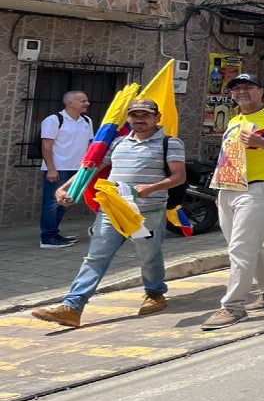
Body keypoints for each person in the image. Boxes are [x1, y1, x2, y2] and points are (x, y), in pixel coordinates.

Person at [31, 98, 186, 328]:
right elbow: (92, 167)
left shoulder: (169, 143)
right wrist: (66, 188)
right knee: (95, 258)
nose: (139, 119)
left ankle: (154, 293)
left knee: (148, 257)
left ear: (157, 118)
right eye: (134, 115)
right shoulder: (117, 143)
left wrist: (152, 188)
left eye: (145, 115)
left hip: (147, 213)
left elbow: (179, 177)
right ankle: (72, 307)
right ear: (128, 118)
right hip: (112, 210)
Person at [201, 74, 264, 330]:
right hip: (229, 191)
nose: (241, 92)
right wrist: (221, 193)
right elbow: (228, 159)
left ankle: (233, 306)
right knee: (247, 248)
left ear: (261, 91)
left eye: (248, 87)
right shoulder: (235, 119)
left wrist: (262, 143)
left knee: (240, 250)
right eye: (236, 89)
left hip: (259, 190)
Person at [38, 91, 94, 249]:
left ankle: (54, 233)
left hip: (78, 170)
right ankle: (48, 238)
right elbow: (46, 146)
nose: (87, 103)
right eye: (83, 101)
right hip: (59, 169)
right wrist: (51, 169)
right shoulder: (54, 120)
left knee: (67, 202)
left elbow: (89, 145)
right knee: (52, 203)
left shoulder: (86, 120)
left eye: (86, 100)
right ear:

--------------------------------------------------

> **About this exercise**: Would you transcribe all of the entries above exactly, minus the images?

> **Answer area**:
Body keypoints for each person in the image. Boxes are [x1, y1, x2, y2] and points are (x, y), in pixel coordinates.

Person at [31, 98, 186, 328]:
right elbow: (92, 167)
left shoulder: (169, 143)
right wrist: (66, 188)
right knee: (95, 258)
nose: (139, 119)
left ankle: (154, 293)
left knee: (148, 257)
left ear: (157, 118)
right eye: (134, 115)
right shoulder: (117, 143)
left wrist: (152, 188)
left eye: (145, 115)
left hip: (147, 213)
left elbow: (179, 177)
right ankle: (72, 307)
right ear: (128, 118)
right hip: (112, 210)
Person at [201, 74, 264, 330]:
right hip: (229, 191)
nose: (241, 92)
right wrist: (221, 193)
right elbow: (228, 159)
left ankle: (233, 306)
right knee: (247, 248)
left ear: (261, 91)
left eye: (248, 87)
right shoulder: (235, 119)
left wrist: (262, 143)
left knee: (240, 250)
right eye: (236, 89)
left hip: (259, 190)
Person at [38, 91, 94, 249]:
left ankle: (54, 233)
left hip: (78, 170)
right ankle: (48, 238)
right elbow: (46, 146)
nose: (87, 103)
right eye: (83, 101)
right hip: (59, 169)
right wrist: (51, 169)
right shoulder: (54, 120)
left knee: (67, 202)
left elbow: (89, 145)
right knee: (52, 203)
left shoulder: (86, 120)
left eye: (86, 100)
right ear:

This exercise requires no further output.